#### Assignment
Please summarize the text about the 1912 Campeonato Carioca in two sentences.

#### Supplied passage
--

The edition of the Campeonato Carioca organized by LMSA (Liga Metropolitana de Sports Athleticos, or Metropolitan Athletic Sports League) kicked off on May 3, 1912 and ended on November 1, 1912. Paysandu won the championship for the 1st time. no teams were relegated.

=== Participating teams ===

The league was expanded that year from six to eight teams, with the four participants of the previous year's championship, the three best teams from the second level, and Flamengo, a rowing club that had formed its own football department, mostly comprising former Fluminense players that had a falling out with the club's officialdom in the previous year.

--

#### Source material

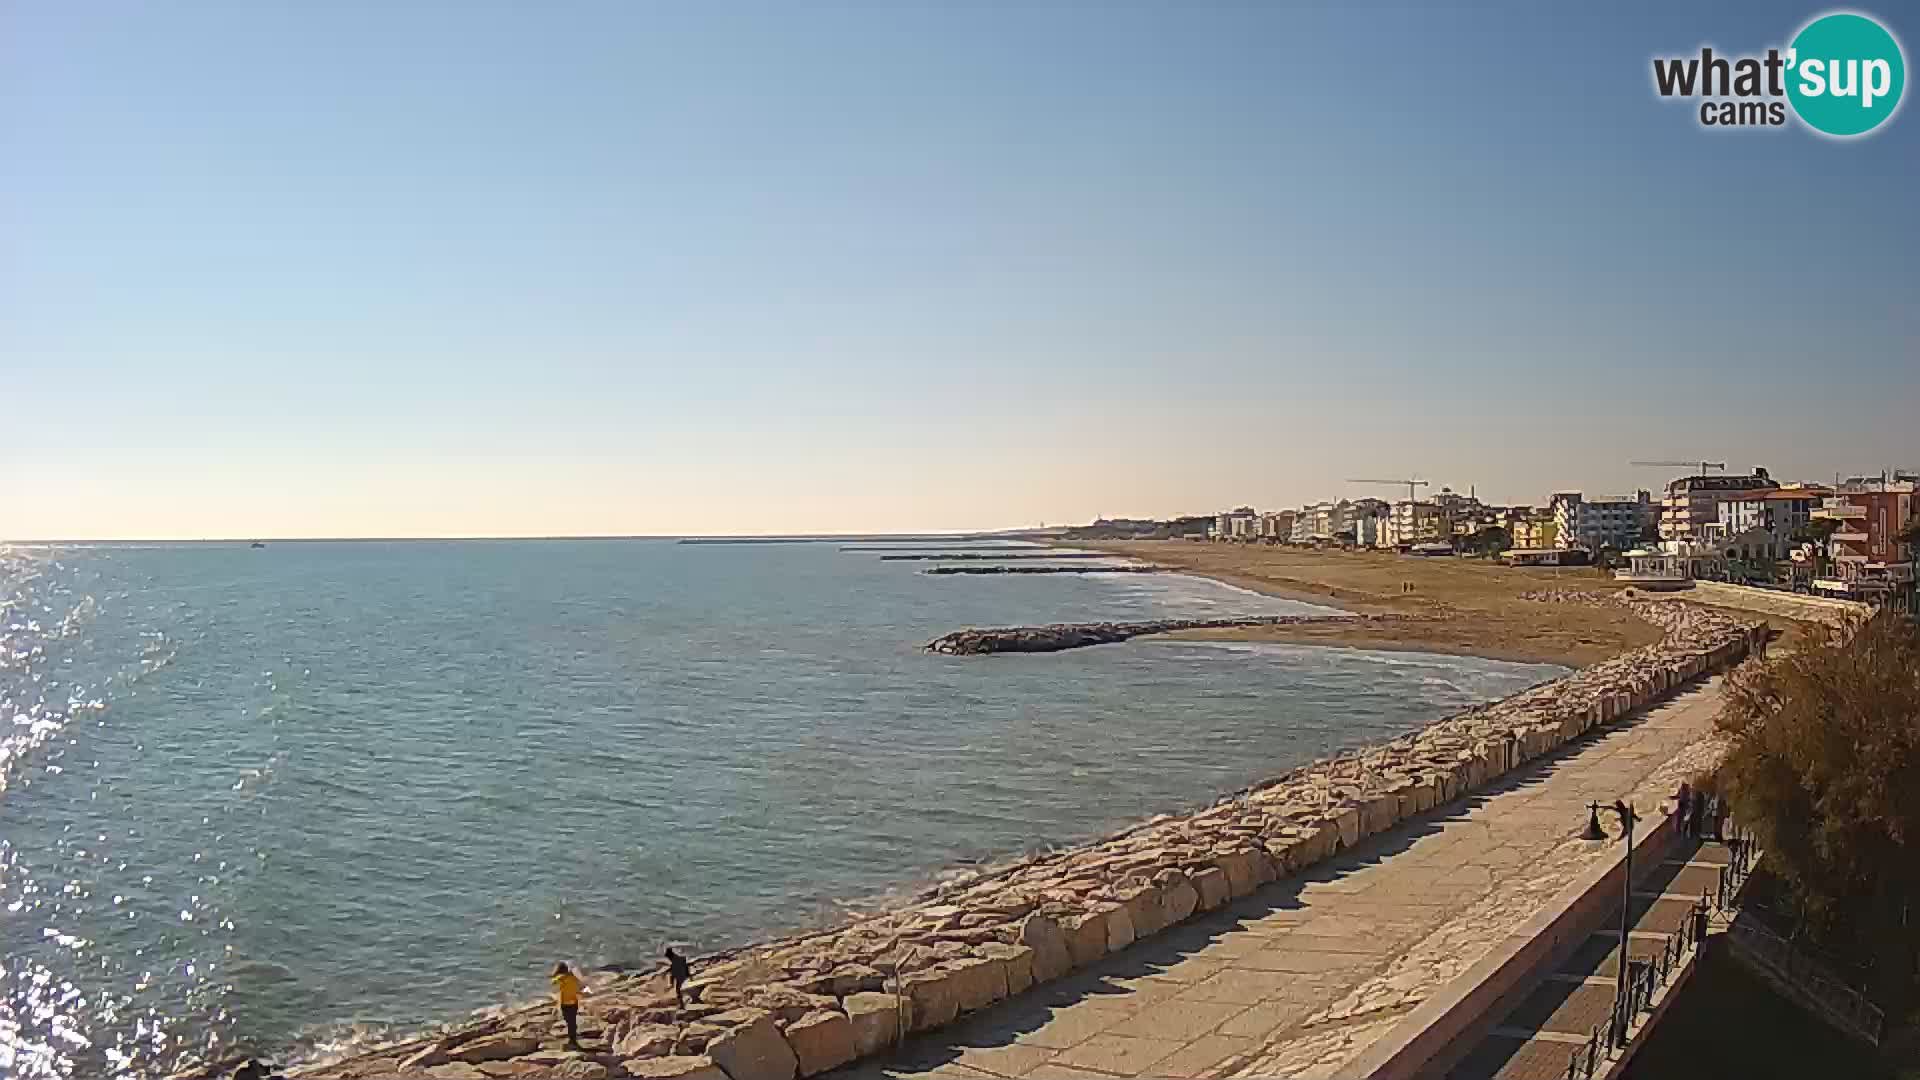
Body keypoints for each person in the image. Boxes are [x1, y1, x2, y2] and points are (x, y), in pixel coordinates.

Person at [551, 961, 584, 1049]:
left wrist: (554, 975)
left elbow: (553, 982)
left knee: (569, 1022)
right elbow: (579, 984)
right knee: (572, 1022)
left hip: (565, 1003)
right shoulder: (572, 977)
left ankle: (572, 1041)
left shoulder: (561, 978)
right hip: (574, 1002)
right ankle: (573, 1040)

--

#### Solution to this exercise
The 1912 Campeonato Carioca organized by LMSA ran from May 3 to November 1, 1912, and Paysandu won its first title, with no teams relegated. The league grew from six to eight teams that year: the four participants from the previous championship, the three best second-level teams, and Flamengo, a rowing club whose new football department was made up mostly of former Fluminense players who had fallen out with that club's officials.